Brasil presentó el Plan Clima como una guía central para reducir entre un 59% y un 67% sus emisiones hacia 2035. Para ello, el Gobierno de Luiz Inácio Lula da Silva coloca a la deforestación en el centro de la política ambiental.
Así, la protección de los bosques aparece como el principal escudo climático del país. Además, el enfoque reconoce el rol estratégico de los territorios indígenas en la conservación.
En esa línea, el plan propone eliminar la tala de vegetación nativa en tierras públicas antes de 2030. De este modo, se busca cortar una de las mayores fuentes de emisiones nacionales. Al mismo tiempo, la estrategia apunta a revertir años de degradación ambiental acumulada. Por eso, el combate a la deforestación se presenta como una prioridad transversal.
Como complemento, se prevé la creación de más de cuatro millones de hectáreas de áreas protegidas para 2027. A esto se suma la demarcación de 4,5 millones de hectáreas de territorios indígenas. Con estas medidas, Brasil refuerza su papel como guardián de la Amazonia. Asimismo, se consolida una visión climática ligada a la justicia ambiental.

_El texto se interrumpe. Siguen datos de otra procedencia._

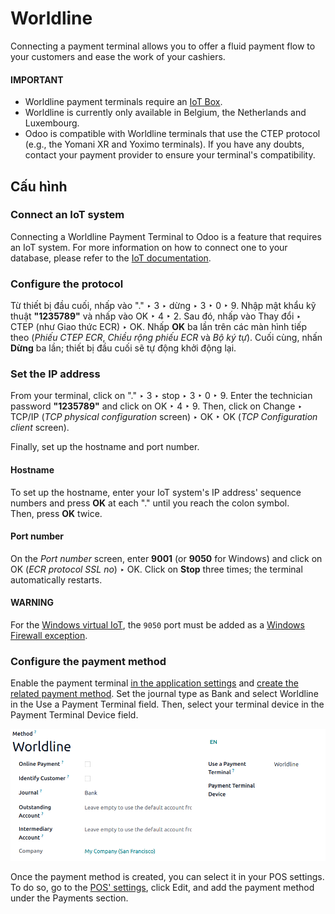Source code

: # Worldline

Connecting a payment terminal allows you to offer a fluid payment flow to your customers and ease
the work of your cashiers.

#### IMPORTANT
- Worldline payment terminals require an [IoT Box](../../../../general/iot.md).
- Worldline is currently only available in Belgium, the Netherlands and Luxembourg.
- Odoo is compatible with Worldline terminals that use the CTEP protocol (e.g., the Yomani XR and
  Yoximo terminals). If you have any doubts, contact your payment provider to ensure your
  terminal's compatibility.

## Cấu hình

### Connect an IoT system

Connecting a Worldline Payment Terminal to Odoo is a feature that requires an IoT system. For more
information on how to connect one to your database, please refer to the
[IoT documentation](../../../../general/iot.md).

### Configure the protocol

Từ thiết bị đầu cuối, nhấp vào "." ‣ 3 ‣ dừng ‣ 3 ‣ 0 ‣ 9. Nhập mật khẩu kỹ thuật **"1235789"** và nhấp vào OK ‣ 4 ‣ 2. Sau đó, nhấp vào Thay đổi ‣ CTEP (như Giao thức ECR) ‣ OK. Nhấp **OK** ba lần trên các màn hình tiếp theo (*Phiếu CTEP ECR*, *Chiều rộng phiếu ECR* và *Bộ ký tự*). Cuối cùng, nhấn **Dừng** ba lần; thiết bị đầu cuối sẽ tự động khởi động lại.

### Set the IP address

From your terminal, click on "." ‣ 3 ‣ stop ‣ 3 ‣ 0 ‣ 9. Enter the
technician password **"1235789"** and click on OK ‣ 4 ‣ 9. Then, click on
Change ‣ TCP/IP (*TCP physical configuration* screen) ‣ OK ‣
OK (*TCP Configuration client* screen).

Finally, set up the hostname and port number.

#### Hostname

To set up the hostname, enter your IoT system's IP address' sequence numbers and press **OK** at
each "." until you reach the colon symbol.
<br/>
Then, press **OK** twice.
<br/>

#### Port number

On the *Port number* screen, enter **9001** (or **9050** for Windows) and click on
OK (*ECR protocol SSL no*) ‣ OK. Click on **Stop** three times;
the terminal automatically restarts.

#### WARNING
For the [Windows virtual IoT](../../../../general/iot.md), the `9050` port must be added
as a [Windows Firewall exception](../../../../general/iot/windows_iot.md#iot-windows-iot-firewall).

### Configure the payment method

Enable the payment terminal [in the application settings](../../configuration.md#configuration-settings) and
[create the related payment method](../../payment_methods.md). Set the journal type as
Bank and select Worldline in the Use a Payment Terminal field.
Then, select your terminal device in the Payment Terminal Device field.

![image](../../../../../_images/worldline-payment-terminals.png)

Once the payment method is created, you can select it in your POS settings. To do so, go to the
[POS' settings](../../configuration.md#configuration-settings), click Edit, and add the payment method
under the Payments section.

<a id="worldline-yomani-info"></a>
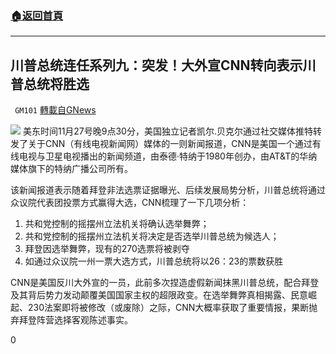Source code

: ###  [:house:返回首頁](https://github.com/ourhimalayas/txt)
---

## 川普总统连任系列九：突发！大外宣CNN转向表示川普总统将胜选
` GM101` [轉載自GNews](https://gnews.org/zh-hans/598585/)

![]()![](https://gnews-media-offload.s3.amazonaws.com/wp-content/uploads/2020/11/28020421/Snipaste_2020-11-28_14-25-31-1.png)
美东时间11月27号晚9点30分，美国独立记者凯尔.贝克尔通过社交媒体推特转发了关于CNN（有线电视新闻网）媒体的一则新闻报道，CNN是美国一个通过有线电视与卫星电视播出的新闻频道，由泰德·特纳于1980年创办，由AT&T的华纳媒体旗下的特纳广播公司所有。

该新闻报道表示随着拜登非法选票证据曝光、后续发展局势分析，川普总统将通过众议院代表团投票方式赢得大选，CNN梳理了一下几项分析：

1. 共和党控制的摇摆州立法机关将确认选举舞弊；
2. 共和党控制的摇摆州立法机关将决定是否选举川普总统为候选人；
3. 拜登因选举舞弊，现有的270选票将被剥夺
4. 如通过众议院一州一票大选方式，川普总统将以26：23的票数获胜


CNN是美国反川大外宣的一员，此前多次捏造虚假新闻抹黑川普总统，配合拜登及其背后势力发动颠覆美国国家主权的超限政变。在选举舞弊真相揭露、民意崛起、230法案即将被修改（或废除）之际，CNN大概率获取了重要情报，果断抛弃拜登阵营选择客观陈述事实。

0
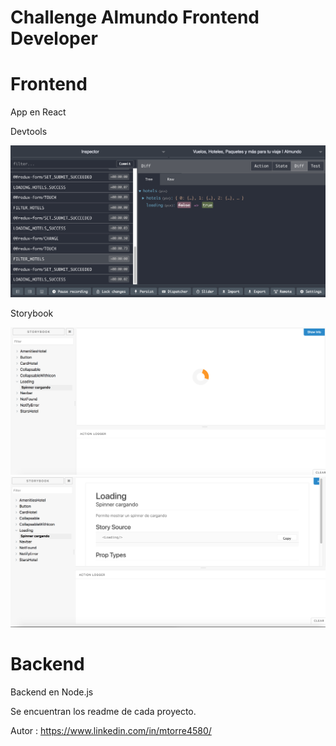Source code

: # Challenge Almundo Frontend Developer

# Frontend

App en React

Devtools

<div style="text-align:center;margin:auto">
  <img src ="devtools.png" />
</div>

Storybook

<div style="text-align:center;margin:auto">
  <img src ="story_book_components.png" />
</div>

<div style="text-align:center;margin:auto">
  <img src ="story_book_detail_code.png" />
</div>

# Backend

Backend en Node.js

Se encuentran los readme de cada proyecto.

Autor : https://www.linkedin.com/in/mtorre4580/
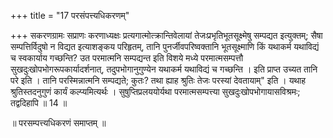 +++
title = "17 परसंपत्त्यधिकरणम्"

+++
सकरणग्रामः सप्राणः करणाध्यक्षः प्रत्यगात्मोत्क्रान्तिवेलायां तेजःप्रभृतिभूतसूक्ष्मेषु सम्पद्यत इत्युक्तम्; सैषा सम्पत्तिर्विदुषो न विद्यत इत्याशङ्कय परिहृतम्, तानि पुनर्जीवपरिष्वक्तानि भूतसूक्ष्माणि किं यथाकर्म यथाविद्यं च स्वकार्याय गच्छन्ति? उत परमात्मनि सम्पद्यन्त इति विशये मध्ये परमात्मसम्पत्तौ सुखदुःखोपभोगरूपकार्यादर्शनात्, तदुपभोगानुगुण्येन यथाकर्म यथाविद्यं च गच्छन्ति । इति प्राप्त उच्यत तानि परे इति । तानि परस्मिन्नात्मनि सम्पद्यते; कुतः? तथा ह्याह श्रुतिः तेजः परस्यां देवतायाम्" इति । यथाह श्रुतिस्तदनुगुणं कार्यं कल्प्यमित्यर्थः । सुषुप्तिप्रलययोर्यथा परमात्मसम्पत्त्या सुखदुःखोपभोगायासविश्रमः; तद्वदिहापि ॥ 14 ॥

॥ परसम्पत्त्यधिकरणं समाप्तम् ॥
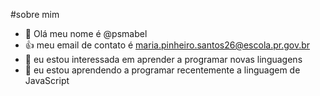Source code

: #sobre mim
- 👋 Olá meu nome é @psmabel
- :+1: meu email de contato é maria.pinheiro.santos26@escola.pr.gov.br
- 👀 eu estou interessada em aprender a programar novas linguagens
- 🌱 eu estou aprendendo a programar recentemente a linguagem de JavaScript
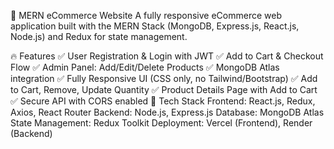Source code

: 
🛒 MERN eCommerce Website
A fully responsive eCommerce web application built with the MERN Stack (MongoDB, Express.js, React.js, Node.js) and Redux for state management.

🔥 Features
✅ User Registration & Login with JWT
✅ Add to Cart & Checkout Flow
✅ Admin Panel: Add/Edit/Delete Products
✅ MongoDB Atlas integration
✅ Fully Responsive UI (CSS only, no Tailwind/Bootstrap)
✅ Add to Cart, Remove, Update Quantity
✅ Product Details Page with Add to Cart
✅ Secure API with CORS enabled
🧱 Tech Stack
Frontend: React.js, Redux, Axios, React Router
Backend: Node.js, Express.js
Database: MongoDB Atlas
State Management: Redux Toolkit
Deployment: Vercel (Frontend), Render (Backend)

Deforestación cero y metas de reducción de emisiones
El Plan Clima proyecta eliminar por completo las emisiones derivadas de la deforestación en bosques públicos hacia 2030. Este objetivo se compara con los niveles registrados en 2022. De lograrse, el impacto positivo sería inmediato en el balance nacional de carbono. Además, la iniciativa fortalecería la resiliencia de los ecosistemas.
El documento funciona como una hoja de ruta para implementar la Contribución Nacionalmente Determinada de Brasil. En consecuencia, articula acciones entre distintos ministerios y niveles de gobierno.
Esta coordinación busca asegurar coherencia entre desarrollo y sostenibilidad. Sin embargo, el desafío radica en sostener la ejecución a largo plazo.
A pesar de los avances, el plan reconoce límites estructurales. Algunos sectores clave no reducen emisiones al ritmo esperado. Por lo tanto, la ambición climática convive con tensiones internas. Este contraste abre un debate sobre el modelo de crecimiento brasileño.
Agricultura bajo la lupa ambiental
El sector agropecuario, junto con la deforestación, figura entre las principales fuentes de emisiones del país. Según el plan, sus niveles se mantendrían estables o con leves variaciones. Hacia 2030, se prevé incluso un aumento marginal respecto de 2022. Para 2035, el escenario oscila entre una leve baja o un crecimiento moderado.
Frente a este panorama, se proponen medidas como el tratamiento de desechos animales y el uso de insumos orgánicos. También se impulsa una reducción en la edad de sacrificio del ganado. Estas acciones buscan mejorar la eficiencia productiva. No obstante, su impacto climático genera interrogantes.
El peso real del agro en la crisis climática sigue siendo motivo de discusión. Por eso, organizaciones ambientales reclaman objetivos más claros. La demanda apunta a una transformación más profunda del sector. Así, el debate queda abierto.

Energía, renovables y contradicciones persistentes
El Plan Clima anticipa un aumento de emisiones en el sector energético hasta 2035. Este crecimiento se vincula a la expansión económica y a la mayor demanda de combustibles. En consecuencia, el desafío se vuelve más complejo. La transición energética aparece como una cuenta pendiente.
Aunque se proyecta una matriz eléctrica entre 83% y 86% renovable, también se prevé un incremento en la producción de combustibles fósiles y biocombustibles. Esta dualidad genera tensiones dentro del propio plan. Además, expone contradicciones en la estrategia de largo plazo.
Si bien el enfoque integral del Plan Clima es valorado, la ausencia de un calendario claro para abandonar los fósiles genera críticas. De este modo, Brasil avanza con pasos firmes en la protección del bosque. Pero, al mismo tiempo, deja abiertas preguntas clave sobre su futuro energético.